Al rico bombón helado

Una de las películas favoritas de mis primeros años como cinéfilo fue Érase una vez en América. La historia de la banda de Noodles, parecida a la de Bugsy Siegel y Meyer Lanski. gangsters judíos del Bronx que consolidaron una gran amistad durante la época de la Prohibición y terminaron diluyéndose trágicamente en la muerte, la traición y el olvido. La vi en el cine-estudio Fantasio, que en la actualidad es un supermercado por el cual paseo el carrito añorando los tiempos en que meterse en el cine en pandilla y durante cuatro horas, sobre todo si había chicas, era uno de los grandes placeres de la vida. Fíjense si soy viejo que todavía voceaba sus bombones helados entre las filas de asientos el vendedor que cargaba con una neverita en la que iban los helados. El bombón helado y el roce casual con la mano de la chica que se sentaba al lado. Y encima, gangsters.
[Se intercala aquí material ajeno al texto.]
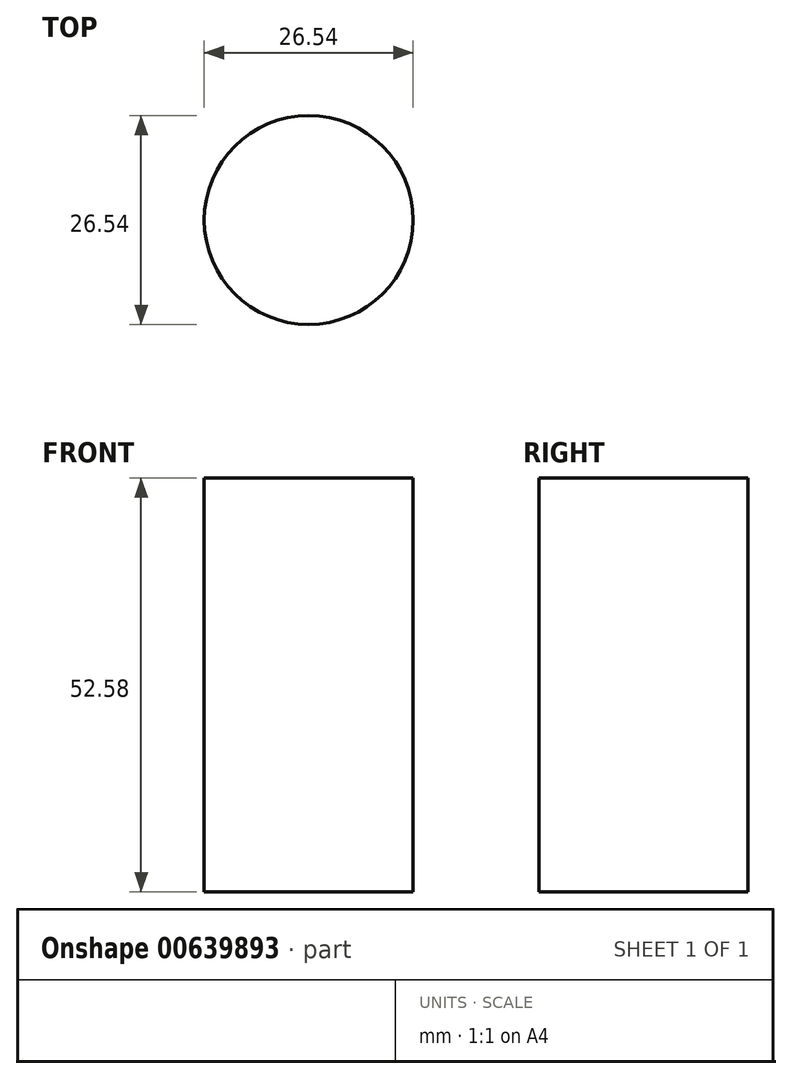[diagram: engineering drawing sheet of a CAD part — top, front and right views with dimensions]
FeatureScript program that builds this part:
annotation { "Feature Type Name" : "Feature", "Feature Type Description" : "" }
export const myFeature = defineFeature(function(context is Context, id is Id, definition is map)
    precondition{}
    {
        {
            var Q0;
            Q0=qCreatedBy(makeId("Top.planeOp"),FACE);
            var sketch = newSketch(context, id + "F0", { "sketchPlane" : qUnion([Q0])});
            skCircle(sketch, "E0", {"center": v(0, 0) * mm, "radius": 13.27 * mm});
            skSolve(sketch);
        }
        {
            var Q0;
            Q0 = qSketchRegion(id + "F0", true);
            extrude(context, id + "F1", {"entities" : qUnion([Q0]), "depth" : 52.58 * mm, "offsetDistance" : 25.4 * mm});
        }
    });
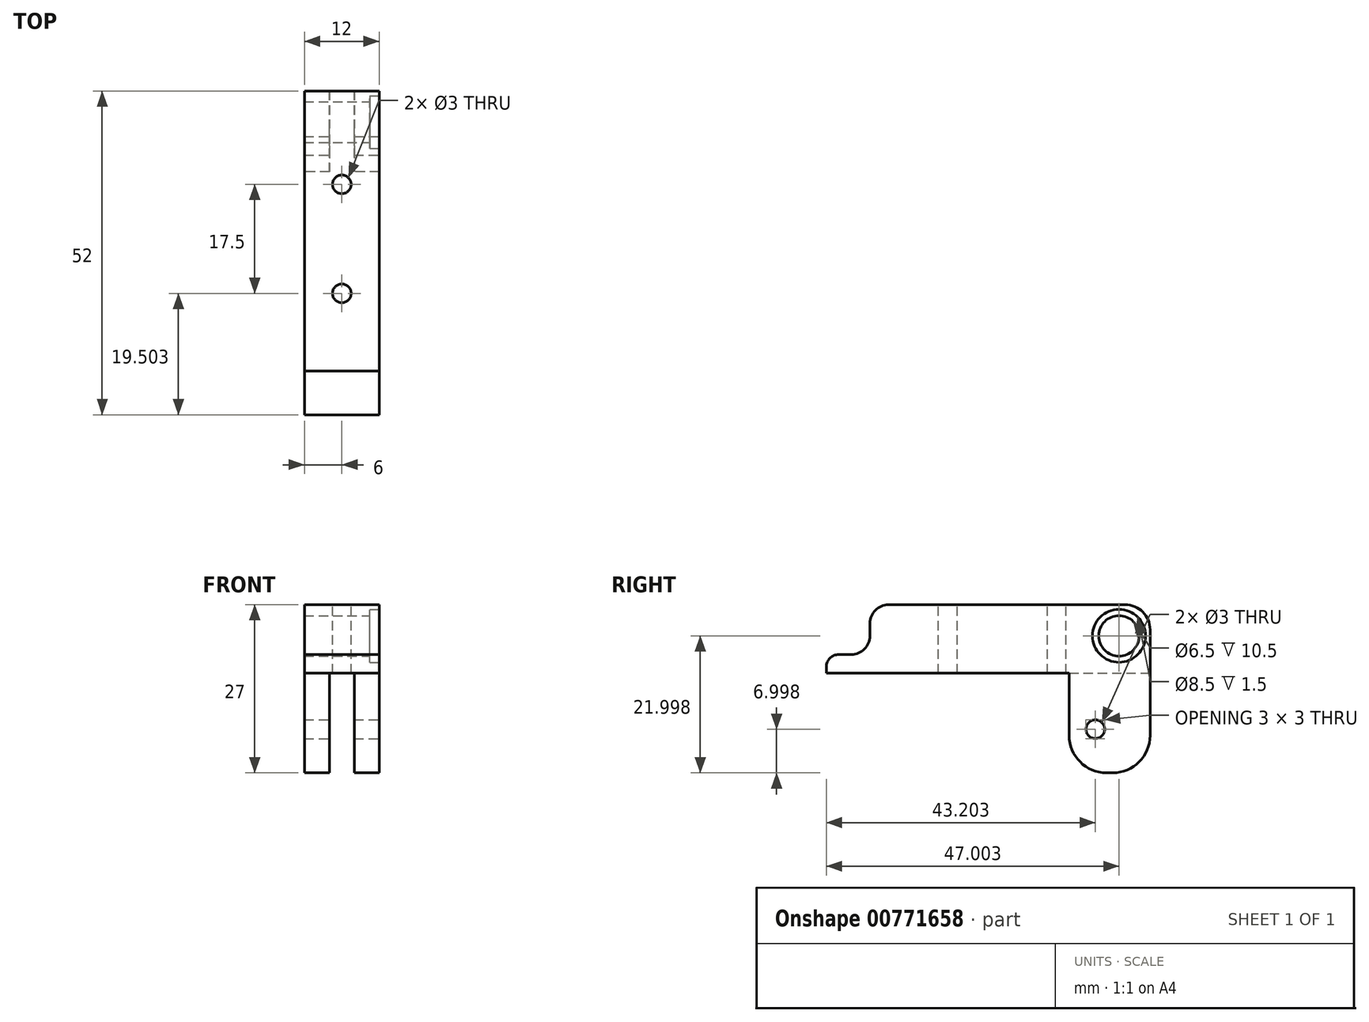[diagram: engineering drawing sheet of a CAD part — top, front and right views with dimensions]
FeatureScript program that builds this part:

Para qué más.

La película de Sergio Leone tiene dos momentos que aún recuerdo como antológicos aunque se hayan vuelto tan lejanos. Uno ocurre cuando Noodles regresa al barrio después de treinta años escondido, ya envejecido, incapaz de reconocer sus propias calles. Hablamos de un tipo que dedicó la juventud a disparar con metralleta, beber whisky en speakeasies y seducir hermosas artistas, por las cuales era capaz de pagar la apertura de un restaurante de temporada que estaba cerrado para que sólo lo disfrutara su enamorada. Cuando vuelve hecho un anciano, un amigo de entonces le pregunta qué hizo los últimos treinta años de clandestinidad. Acostarme temprano , responde él.

La otra escena a la que me refiero es muy hermosa. Transcurre cuando los futuros gangsters aún son niños y en el barrio existe la leyenda de que una muchacha pelirroja desvirga chavales por las bravas a cambio de un pastel de nata. Patsy junta monedas con cierto esfuerzo para pagar el pastel de su primer coito y se presenta ante la pelirroja, que acepta el trato pero le pide que espere un rato en el rellano. La espera es demasiado larga para un niño que tiene en la mano un pastel de nata primorosamente envuelto. Primero moja un dedo. Después lo devora entero porque lo prefiere al sexo. Me parece una manera muy delicada de contar ese tiempo fronterizo en el que a un niño lo reclama ya el hombre que aspira a ser, o que en su entorno le exigen ser. Pero aún puede el niño, aún queda un rastro de ingenuidad por el cual un pastel de nata resulta más apetecible que sepultarse en unos pechos a lo Fellini.

Todos estos recuerdos me volvieron la otra noche, cenando con Garci. No hablamos de la película, pero sí de los bombones helados en la platea. Garci tuvo un amigo que los vendía. Que tal vez me vendió alguno a mí, quién sabe. Al amigo lo tengo visto porque sale de figurante en alguna partida de mus de las que Garci incorporó a la trama costumbrista de El crack. nuestro Philip Marlowe pasado por El Rastro y el Campo del Gas. El amigo de Garci tenía tanta hambre mientras se levantaba unas pesetas en el cine que una vez se amotinó y, aun sabiendo que iban a despedirlo, decidió comerse sus helados en vez de venderlos. Me lo imagino ofreciéndolos a chavales como yo. Quién sabe si algo ofendido por la mala educación de los demás, por la frustración de tantas cosas. Acuciado por el hambre. Hasta que, de repente, una voz interior le dice. A la mierda, hasta aquí llegué . Me lo imagino sentándose entonces en una butaca para ver la película, relajado en su propia fatalidad, dispuesto a comerse un helado detrás de otro en el tiempo que le concedan sus empleadores antes de agarrarlo y echarlo a empellones. Me lo imagino triunfal, aplaudido en su expulsión del cine por niños como yo que de repente comprenden que contra un destino aciago, humillante, no sólo se lucha con metralleta. Ojalá me haya vendido un helado ese hombre. Ojalá nos hayamos caído bien durante esos segundos. Ojalá me haya guiñado un ojo al ver lo guapa que era la chica que por suerte se me había sentado al lado.